佐天が大覇星祭の『シャドウメタル探し』の時と同じように、自分の『やらかし』に対して深々と頭を下げて土下座する。

 

「と、ともだちだから、き、気にしないで……」

 

 こうして、ゆんゆん初(?)の複数人お泊り会兼、美琴たち初の異世界で過ごす夜が始まったのであった……

 

 

   *   *

 

 

 最初は佐天がパンドラの箱を開けてしまって大変なことになってしまったが、その後はなんだかんだでお互いに楽しい時間を過ごすことができた。

 夕食でゆんゆんが「お祝いだ」ということで豚の丸焼きを焼いてきた事にはさすがに3人とも驚いてしまったが、味はとても美味しかったので大満足であった。
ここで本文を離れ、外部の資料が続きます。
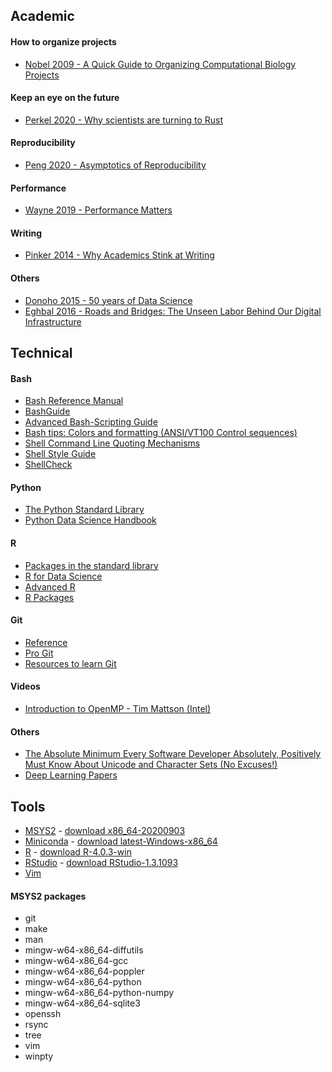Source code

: ## Academic

#### How to organize projects
- [Nobel 2009 - A Quick Guide to Organizing Computational Biology Projects](https://doi.org/10.1371/journal.pcbi.1000424)  

#### Keep an eye on the future
- [Perkel 2020 - Why scientists are turning to Rust](https://www.nature.com/articles/d41586-020-03382-2)  

#### Reproducibility
- [Peng 2020 - Asymptotics of Reproducibility](https://simplystatistics.org/2020/04/30/asymptotics-of-reproducibility/)  

#### Performance
- [Wayne 2019 - Performance Matters](https://www.hillelwayne.com/post/performance-matters/)  

#### Writing
- [Pinker 2014 - Why Academics Stink at Writing](https://stevenpinker.com/files/pinker/files/why_academics_stink_at_writing.pdf)  

#### Others
- [Donoho 2015 - 50 years of Data Science](https://courses.csail.mit.edu/18.337/2015/docs/50YearsDataScience.pdf)  
- [Eghbal 2016 - Roads and Bridges: The Unseen Labor Behind Our Digital Infrastructure](https://www.fordfoundation.org/media/2976/roads-and-bridges-the-unseen-labor-behind-our-digital-infrastructure.pdf)  



## Technical

#### Bash
- [Bash Reference Manual](http://www.gnu.org/savannah-checkouts/gnu/bash/manual/bash.html)  
- [BashGuide](http://mywiki.wooledge.org/BashGuide)  
- [Advanced Bash-Scripting Guide](http://www6.uniovi.es/LDP/LDP/abs/html/abs-guide.html)  
- [Bash tips: Colors and formatting (ANSI/VT100 Control sequences)](https://misc.flogisoft.com/bash/tip_colors_and_formatting)  
- [Shell Command Line Quoting Mechanisms](http://teaching.idallen.com/cst8207/13w/notes/440_quotes.html)  
- [Shell Style Guide](https://google.github.io/styleguide/shellguide.html)  
- [ShellCheck](https://www.shellcheck.net/)  

#### Python
- [The Python Standard Library](https://docs.python.org/3/library/)  
- [Python Data Science Handbook](https://jakevdp.github.io/PythonDataScienceHandbook/)  

#### R
- [Packages in the standard library](https://stat.ethz.ch/R-manual/R-devel/doc/html/packages.html)  
- [R for Data Science](https://r4ds.had.co.nz/index.html)  
- [Advanced R](https://adv-r.hadley.nz/)  
- [R Packages](https://r-pkgs.org/)  

#### Git
- [Reference](https://www.git-scm.com/docs)  
- [Pro Git](https://git-scm.com/book/en/v2)  
- [Resources to learn Git](http://try.github.io/)  

#### Videos
- [Introduction to OpenMP - Tim Mattson (Intel)](https://www.youtube.com/playlist?list=PLLX-Q6B8xqZ8n8bwjGdzBJ25X2utwnoEG)  

#### Others
- [The Absolute Minimum Every Software Developer Absolutely, Positively Must Know About Unicode and Character Sets (No Excuses!)](https://www.joelonsoftware.com/2003/10/08/the-absolute-minimum-every-software-developer-absolutely-positively-must-know-about-unicode-and-character-sets-no-excuses/)  
- [Deep Learning Papers](https://github.com/terryum/awesome-deep-learning-papers)  



## Tools
- [MSYS2](https://www.msys2.org/) - [download x86_64-20200903](http://repo.msys2.org/distrib/x86_64/msys2-base-x86_64-20200903.tar.xz)  
- [Miniconda](https://docs.conda.io/en/latest/miniconda.html) - [download latest-Windows-x86_64](https://repo.anaconda.com/miniconda/Miniconda3-latest-Windows-x86_64.exe)  
- [R](https://www.r-project.org/) - [download R-4.0.3-win](https://cran.r-project.org/bin/windows/base/R-4.0.3-win.exe)  
- [RStudio](https://rstudio.com/) - [download RStudio-1.3.1093](https://download1.rstudio.org/desktop/windows/RStudio-1.3.1093.zip)  
- [Vim](https://www.vim.org/)  

#### MSYS2 packages
- git
- make
- man
- mingw-w64-x86_64-diffutils
- mingw-w64-x86_64-gcc
- mingw-w64-x86_64-poppler
- mingw-w64-x86_64-python
- mingw-w64-x86_64-python-numpy
- mingw-w64-x86_64-sqlite3
- openssh
- rsync
- tree
- vim
- winpty
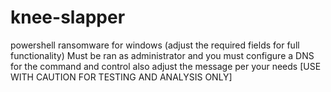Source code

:# knee-slapper
powershell ransomware for windows (adjust the required fields for full functionality) Must be ran as administrator and you must configure a DNS for the command and control also adjust the message per your needs [USE WITH CAUTION FOR TESTING AND ANALYSIS ONLY]
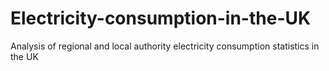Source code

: # Electricity-consumption-in-the-UK
Analysis of regional and local authority electricity consumption statistics in the UK
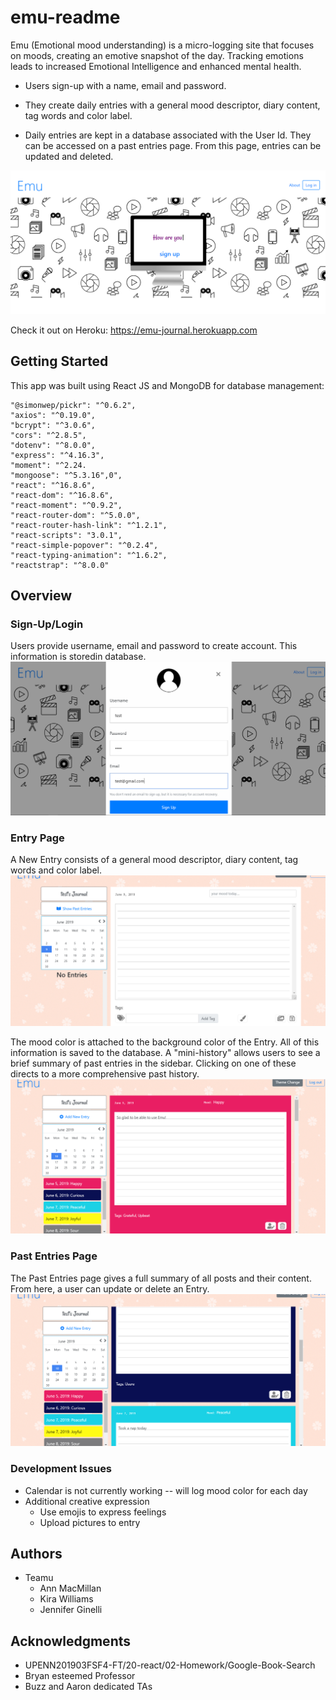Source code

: # emu-readme

Emu (Emotional mood understanding) is a micro-logging site that focuses on moods, creating an emotive snapshot of the day. Tracking emotions leads to increased Emotional Intelligence and enhanced mental health.  

* Users sign-up with a name, email and password.

* They create daily entries with a general mood descriptor, diary content, tag words and color label.

* Daily entries are kept in a database associated with the User Id. They can be accessed on a past entries page. From this page, entries can be updated and deleted.

![](login.png)

Check it out on Heroku: https://emu-journal.herokuapp.com

## Getting Started

This app was built using React JS and MongoDB for database management:

    "@simonwep/pickr": "^0.6.2",
    "axios": "^0.19.0",
    "bcrypt": "^3.0.6",
    "cors": "^2.8.5",
    "dotenv": "^8.0.0",
    "express": "^4.16.3",
    "moment": "^2.24.    
    "mongoose": "^5.3.16",0",
    "react": "^16.8.6",
    "react-dom": "^16.8.6",
    "react-moment": "^0.9.2",
    "react-router-dom": "^5.0.0",
    "react-router-hash-link": "^1.2.1",
    "react-scripts": "3.0.1",
    "react-simple-popover": "^0.2.4",
    "react-typing-animation": "^1.6.2",
    "reactstrap": "^8.0.0"

## Overview

### Sign-Up/Login

Users provide username, email and password to create account. This information is storedin database.
![](signup.png)

### Entry Page

A New Entry consists of a general mood descriptor, diary content, tag words and color label.
![](newentry.png)

The mood color is attached to the background color of the Entry. All of this information is saved to the database. A "mini-history" allows users to see a brief summary of past entries in the sidebar. Clicking on one of these directs to a more comprehensive past history.
![](savenetrty3.png)

### Past Entries Page

The Past Entries page gives a full summary of all posts and their content. From here, a user can update or delete an Entry.
![](pastentry.png)

### Development Issues
  * Calendar is not currently working -- will log mood color for each day
  * Additional creative expression
    - Use emojis to express feelings
    - Upload pictures to entry

## Authors
  * Teamu
    - Ann MacMillan
    - Kira Williams
    - Jennifer Ginelli

## Acknowledgments
   * UPENN201903FSF4-FT/20-react/02-Homework/Google-Book-Search
   * Bryan esteemed Professor
   * Buzz and Aaron dedicated TAs

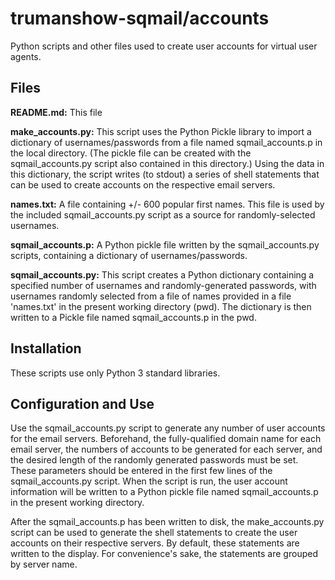 # trumanshow-sqmail/accounts
Python scripts and other files used to create user accounts for virtual user agents.

## Files
**README.md:** This file

**make_accounts.py:** This script uses the Python Pickle library to import a dictionary of usernames/passwords from a file named sqmail_accounts.p in the local directory. (The pickle file can be created with the sqmail_accounts.py script also contained in this directory.) Using the data in this dictionary, the script writes (to stdout) a series of shell statements that can be used to create accounts on the respective email servers.

**names.txt:** A file containing +/- 600 popular first names. This file is used by the included sqmail_accounts.py script as a source for randomly-selected usernames.

**sqmail_accounts.p:** A Python pickle file written by the sqmail_accounts.py scripts, containing a dictionary of usernames/passwords.

**sqmail_accounts.py:** This script creates a Python dictionary containing a specified number of usernames and randomly-generated passwords, with usernames randomly selected from a file of names provided in a file 'names.txt' in the present working directory (pwd). The dictionary is then written to a Pickle file named sqmail_accounts.p in the pwd.

## Installation
These scripts use only Python 3 standard libraries.

## Configuration and Use
Use the sqmail_accounts.py script to generate any number of user accounts for the email servers. Beforehand, the fully-qualified domain name for each email server, the numbers of accounts to be generated for each server, and the desired length of the randomly generated passwords must be set. These parameters should be entered in the first few lines of the sqmail_accounts.py script. When the script is run, the user account information will be written to a Python pickle file named sqmail_accounts.p in the present working directory.

After the sqmail_accounts.p has been written to disk, the make_accounts.py script can be used to generate the shell statements to create the user accounts on their respective servers. By default, these statements are written to the display. For convenience's sake, the statements are grouped by server name.


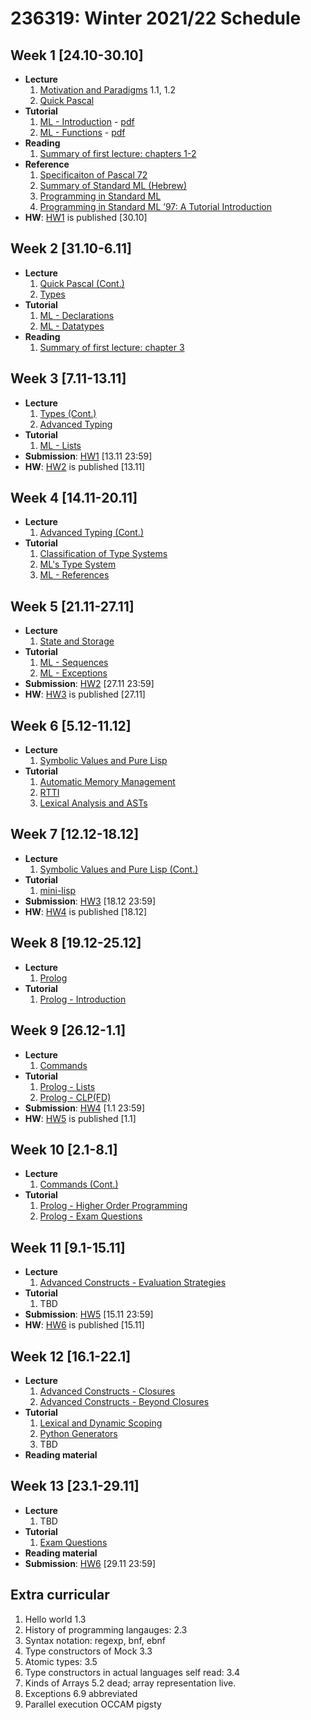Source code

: # 236319: Winter 2021/22 Schedule

## Week 1 \[24.10-30.10\]

- **Lecture**
   1. [Motivation and Paradigms](Lectures/introduction.md) 1.1, 1.2
   2. [Quick Pascal](Lectures/Introduction/pascal.md)
- **Tutorial**
   1. [ML - Introduction](Tutorials/sml/introduction.md) - [pdf](Tutorials/pdfs/sml/introduction.pdf)
   2. [ML - Functions](Tutorials/sml/functions.md) - [pdf](Tutorials/pdfs/sml/functions.pdf)
- **Reading**
   1. [Summary of first lecture: chapters 1-2](https://docs.google.com/document/d/1LNSWwi2VYPrOcNPdQ3YvXhFfZtg_r4D6SH9adcFAIK4/edit?usp=sharing)
- **Reference**
   1. [Specificaiton of Pascal 72](Misc/PascalReport.pdf)
   2. [Summary of Standard ML (Hebrew)](https://drive.google.com/file/d/0B3645jTHku6WZm4zeEJxSzRTMU0/view?usp=sharing&resourcekey=0-bLE_IX7sWV2H21phV4i6Vw)
   3. [Programming in Standard ML](https://drive.google.com/file/d/0B8_AnUZwVFgoTEpaM1VOWXY5NWs/view?usp=sharing&resourcekey=0-wsdSa5CtgDEwdDZZ4KNY6w)
   4. [Programming in Standard ML ’97: A Tutorial Introduction](http://www.lfcs.inf.ed.ac.uk/reports/97/ECS-LFCS-97-364/ECS-LFCS-97-364.pdf)
- **HW**: [HW1](???) is published \[30.10\]

## Week 2 \[31.10-6.11\]

- **Lecture**
   1. [Quick Pascal (Cont.)](Lectures/Introduction/pascal.md)
   2. [Types](Lectures/slides/pdfs/chapter-3.pdf)
- **Tutorial**
   1. [ML - Declarations](Tutorials/sml/declarations.md)
   2. [ML - Datatypes](Tutorials/sml/datatypes.md)
- **Reading**
   1. [Summary of first lecture: chapter 3](https://docs.google.com/document/d/1LNSWwi2VYPrOcNPdQ3YvXhFfZtg_r4D6SH9adcFAIK4/edit?usp=sharing)

## Week 3 \[7.11-13.11\]

- **Lecture**
   1. [Types (Cont.)](Lectures/slides/pdfs/chapter-3.pdf)
   2. [Advanced Typing](Lectures/slides/pdfs/chapter-4.pdf)
- **Tutorial**
   1. [ML - Lists](Tutorials/sml/lists.md)
- **Submission**: [HW1](???) \[13.11 23:59\]
- **HW**: [HW2](???) is published \[13.11\]

## Week 4 \[14.11-20.11\]

- **Lecture**
   1. [Advanced Typing (Cont.)](Lectures/slides/pdfs/chapter-4.pdf)
- **Tutorial**
   1. [Classification of Type Systems](Tutorials/theory/type-system-classification.md)
   2. [ML's Type System](Tutorials/theory/ml-type-system.md)
   3. [ML - References](Tutorials/sml/refs.md)

## Week 5 \[21.11-27.11\]

- **Lecture**
   1. [State and Storage](Lectures/slides/pdfs/chapter-5.pdf)
- **Tutorial**
   1. [ML - Sequences](Tutorials/sml/sequences.md)
   2. [ML - Exceptions](Tutorials/sml/exceptions.md)
- **Submission**: [HW2](???) \[27.11 23:59\]
- **HW**: [HW3](???) is published \[27.11\]

## Week 6 \[5.12-11.12\]

- **Lecture**
   1. [Symbolic Values and Pure Lisp](???)
- **Tutorial**
   1. [Automatic Memory Management](Tutorials/theory/automatic-memory-management.md)
   2. [RTTI](Tutorials/theory/rtti.md)
   3. [Lexical Analysis and ASTs](Tutorials/theory/lexical-analysis.md)

## Week 7 \[12.12-18.12\]

- **Lecture**
   1. [Symbolic Values and Pure Lisp (Cont.)](???)
- **Tutorial**
   1. [mini-lisp](Tutorials/theory/mini-lisp.md)
- **Submission**: [HW3](???) \[18.12 23:59\]
- **HW**: [HW4](???) is published \[18.12\]

## Week 8 \[19.12-25.12\]

- **Lecture**
   1. [Prolog](???)
- **Tutorial**
   1. [Prolog - Introduction](Tutorials/prolog/introduction.md)

## Week 9 \[26.12-1.1\]

- **Lecture**
   1. [Commands](Lectures/slides/pdfs/chapter-6.pdf)
- **Tutorial**
   1. [Prolog - Lists](Tutorials/prolog/lists.md)
   2. [Prolog - CLP(FD)](Tutorials/prolog/clp.md)
- **Submission**: [HW4](???) \[1.1 23:59\]
- **HW**: [HW5](???) is published \[1.1\]

## Week 10 \[2.1-8.1\]

- **Lecture**
   1. [Commands (Cont.)](Lectures/slides/pdfs/chapter-6.pdf)
- **Tutorial**
   1. [Prolog - Higher Order Programming](Tutorials/prolog/higher-order.md)
   2. [Prolog - Exam Questions](Tutorials/prolog/exam-questions.md)

## Week 11 \[9.1-15.11\]

- **Lecture**
   1. [Advanced Constructs - Evaluation Strategies](Lectures/slides/pdfs/chapter-7.pdf)
- **Tutorial**
   1. TBD
- **Submission**: [HW5](???) \[15.11 23:59\]
- **HW**: [HW6](???) is published \[15.11\]

## Week 12 \[16.1-22.1\]

- **Lecture**
   1. [Advanced Constructs - Closures](Lectures/slides/pdfs/chapter-7.pdf)
   2. [Advanced Constructs - Beyond Closures](Lectures/slides/pdfs/chapter-7.pdf)
- **Tutorial**
   1. [Lexical and Dynamic Scoping](Tutorials/theory/scoping.md)
   2. [Python Generators](Tutorials/theory/python-generators.md)
   3. TBD
- **Reading material**

## Week 13 \[23.1-29.11\]

- **Lecture**
   1. TBD
- **Tutorial**
   1. [Exam Questions](???)
- **Reading material**
- **Submission**: [HW6](???) \[29.11 23:59\]

## Extra curricular

1. Hello world 1.3
2. History of programming langauges: 2.3
3. Syntax notation: regexp, bnf, ebnf
4. Type constructors of Mock 3.3
5. Atomic types: 3.5
6. Type constructors in actual languages self read: 3.4
7. Kinds of Arrays 5.2 dead; array representation live.
8. Exceptions 6.9 abbreviated
9. Parallel execution OCCAM pigsty
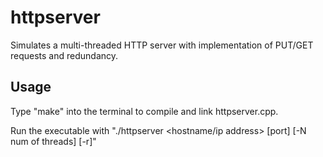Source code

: # httpserver
Simulates a multi-threaded HTTP server with implementation of PUT/GET requests
and redundancy.

## Usage

Type "make" into the terminal to compile and link httpserver.cpp.

Run the executable with "./httpserver <hostname/ip address> [port] [-N num of threads] [-r]"
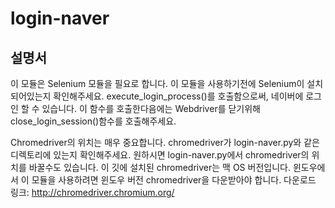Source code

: # login-naver

## 설명서

이 모듈은 Selenium 모듈을 필요로 합니다. 이 모듈을 사용하기전에 Selenium이 설치되어있는지 확인해주세요.
execute_login_process()를 호출함으로써, 네이버에 로그인 할 수 있습니다. 이 함수를 호출한다음에는 Webdriver를 닫기위해 close_login_session()함수를 호출해주세요.

Chromedriver의 위치는 매우 중요합니다. chromedriver가 login-naver.py와 같은 디렉토리에 있는지 확인해주세요. 원하시면 login-naver.py에서 chromedriver의 위치를 바꿀수도 있습니다. 이 깃에 설치된 chromedriver는 맥 OS 버전입니다. 윈도우에서 이 모듈을 사용하려면 윈도우 버전 chromedriver을 다운받아야 합니다. 다운로드 링크: http://chromedriver.chromium.org/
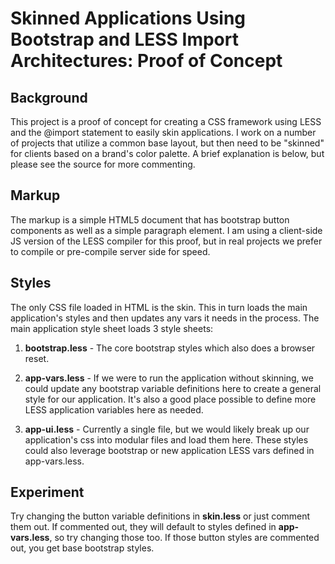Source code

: # Skinned Applications Using Bootstrap and LESS Import Architectures: Proof of Concept

## Background

This project is a proof of concept for creating a CSS framework using LESS and the @import statement to easily skin applications. I work on a number of projects that utilize a common base layout, but then need to be "skinned" for clients based on a brand's color palette. A brief explanation is below, but please see the source for more commenting.

## Markup
The markup is a simple HTML5 document that has bootstrap button components as well as a simple paragraph element. I am using a client-side JS version of the LESS compiler for this proof, but in real projects we prefer to compile or pre-compile server side for speed.

## Styles
The only CSS file loaded in HTML is the skin. This in turn loads the main application's styles and then updates any vars it needs in the process. The main application style sheet loads 3 style sheets:

1. __bootstrap.less__ - The core bootstrap styles which also does a browser reset.

2. __app-vars.less__ - If we were to run the application without skinning, we could update any bootstrap variable definitions here to create a general style for our application. It's also a good place possible to define more LESS application variables here as needed.

3. __app-ui.less__ - Currently a single file, but we would likely break up our application's css into modular files and load them here. These styles could also leverage bootstrap or new application LESS vars defined in app-vars.less.

## Experiment
Try changing the button variable definitions in __skin.less__ or just comment them out. If commented out, they will default to styles defined in __app-vars.less__, so try changing those too. If those button styles are commented out, you get base bootstrap styles.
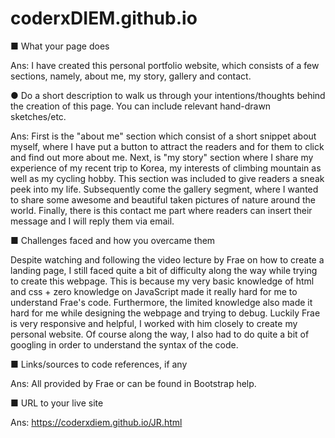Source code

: # coderxDIEM.github.io

■	What your page does

Ans: I have created this personal portfolio website, which consists of a few sections, namely, about me, my story, gallery and contact. 


●	Do a short description to walk us through your intentions/thoughts behind the creation of this page. You can include relevant hand-drawn sketches/etc.

Ans: First is the "about me" section which consist of a short snippet about myself, where I have put a button to attract the readers and for them to click and find out more about me. Next, is "my story" section where I share my experience of my recent trip to Korea, my interests of climbing mountain as well as my cycling hobby. This section was included to give readers a sneak peek into my life. Subsequently come the gallery segment, where I wanted to share some awesome and beautiful taken  pictures of nature around the world. Finally, there is this contact me part where readers can insert their message and I will reply them via email. 


■	Challenges faced and how you overcame them

Despite watching and following the video lecture by Frae on how to create a landing page, I still faced quite a bit of difficulty along the way while trying to create this webpage. This is because my very basic knowledge of html and css + zero knowledge on JavaScript made it really hard for me to understand Frae's code. Furthermore, the limited knowledge also made it hard for me while designing the webpage and trying to debug. Luckily Frae is very responsive and helpful, I worked with him closely to create my personal website. Of course along the way, I also had to do quite a bit of googling in order to understand the syntax of the code. 


■	Links/sources to code references, if any 

Ans: All provided by Frae or can be found in Bootstrap help.


■	URL to your live site

Ans: https://coderxdiem.github.io/JR.html
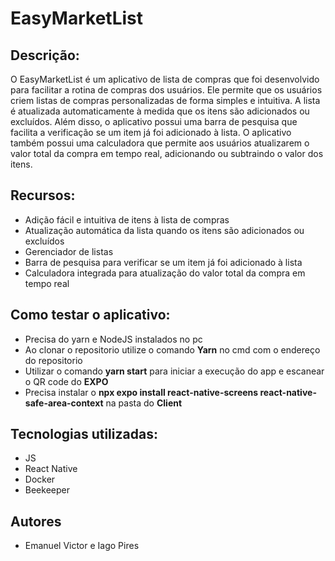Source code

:# EasyMarketList
## Descrição:

O EasyMarketList é um aplicativo de lista de compras que foi desenvolvido para facilitar a rotina de compras dos usuários. Ele permite que os usuários criem listas de compras personalizadas de forma simples e intuitiva. A lista é atualizada automaticamente à medida que os itens são adicionados ou excluídos. Além disso, o aplicativo possui uma barra de pesquisa que facilita a verificação se um item já foi adicionado à lista. O aplicativo também possui uma calculadora que permite aos usuários atualizarem o valor total da compra em tempo real, adicionando ou subtraindo o valor dos itens.

## Recursos:

- Adição fácil e intuitiva de itens à lista de compras
- Atualização automática da lista quando os itens são adicionados ou excluídos
- Gerenciador de listas
- Barra de pesquisa para verificar se um item já foi adicionado à lista
- Calculadora integrada para atualização do valor total da compra em tempo real

## Como testar o aplicativo:

- Precisa do yarn e NodeJS instalados no pc
- Ao clonar o repositorio utilize o comando **Yarn** no cmd com o endereço do repositorio
- Utilizar o comando **yarn start** para iniciar a execução do app e escanear o QR code do **EXPO**
- Precisa instalar o **npx expo install react-native-screens react-native-safe-area-context** na pasta do **Client**

## Tecnologias utilizadas:

- JS
- React Native
- Docker
- Beekeeper

## Autores

- Emanuel Victor e Iago Pires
 とはいえ、ゆんゆんが「ジャイアントトードの分のお金がすっからかんに……」とか言ってたのは聞かなかったことにしよう。

 

 それからも、4人でトランプをして遊んだり、一緒に風呂に入ってはしゃいだりした。それにしてもこの家の設備って、一人で使うには広すぎるような気がするような……。

 

 そういえばゆんゆんから聞いた話によると、この世界には私たち以外にも日本から転生してきた人たちがいて、その人たちがこの世界に伝えていった物が残っているらしい。このトランプも、かつて日本からの転生者が紅魔の里に残していった物らしい。とはいえ、遊び方までは本来のものが残っている訳ではないようで、どうやら途中でルールが変わっていったみたいだ。なので、最初はお互いに戸惑っていたが、徐々にこの世界の方のルールに慣れていった。

 

 そして、そろそろ就寝時刻が迫っている。特に何時何分に寝ないといけないと決まっているわけではないが、もう夜も遅いのでそろそろ眠くなってきた。ちなみに、なぜか個室もベッドも家に余っているものがいくつかあったということで、借りさせてもらっている。なので、この回想も余っている個室のうちの1つでの出来事である。

 

「まあ、最初はどうなることやらと思ったけど、意外と何とかなったわね。初春さんや佐天さんとも再起できたし、このままこの世界で暮らしていくのも悪くはないかもね」

 

「って、あれ? そういえば黒子とはまだ再開していないような……」

 

 御坂美琴は黒子とまだ再開していない事に疑問を感じたものの、あれこれと考えているうちにそのまま眠りについてしまった。

 

 

 

 翌日。そろそろ日の出が差し迫った頃だろうか、外は薄っすらと明るくなってきている。御坂美琴は、ベッドの中に何かが居るような感触を受けて目を覚ます。

 

「ん~~、何だろう?」

 

 目覚めてベッドの方に目をやると、布団が妙に膨らんでいる。この時点では何が起きたのかさっぱりと理解できなかった美琴であったが、ある要因がきっかけで納得してしまう。

 

 そう、ベッドの中から何度も嗅いだことのある懐かしい匂いを感じるのだ。

 

 もしかしてと思い、ベッドの中を確認してみると……

 

 

「お、お姉さまぁ~~! ついにお目覚めになられたのですね!(ハァハァ) 」

 

 

 ベッドの中には、発情して顔を真っ赤にした黒子が居た。

 本来であれば黒子との再会を純粋に喜ぶべきなのだが、まずはこのあからさまな迷惑行為を諌めなければならない。物理的に。

 

 

「な、なに勝手に人の寝床に潜り込んでんのよ!」

 

 バチバチバチッ!

 

 

 美琴が黒子に電撃を放つと、黒子はいつものようにむしろ喜んでいる様子を見せる。

 

「お、お姉さまの厳しい愛も、私にとってはご褒美ですのよ~~、あぅ! そ、そろそろお止めになって……、あぅ!!」

 

「まずはあんたのその変態感情を止めなさいよね!」

 

「あぅ!!」

 

 何発もの電撃を受けた黒子は、体をその名の通り真っ黒こげにして地面に横たわってしまった。電撃の衝撃のせいだろうか、体がぴくぴくと動いている。

 

「はあ……、せっかく黒子と再会できたと思ったら、いきなりあんな事をしてくるなんて、台無しだわ」

 

 美琴が寝室の中で捨て台詞を吐くと、その場を立ち去っていった。

 

 

   *   *

 

 

 美琴たちにゆんゆん、そして今日この世界にやって来た黒子の5人は、朝ごはんとして、ゆんゆんが大盤振る舞いした昨日の夕食の残りを食べている。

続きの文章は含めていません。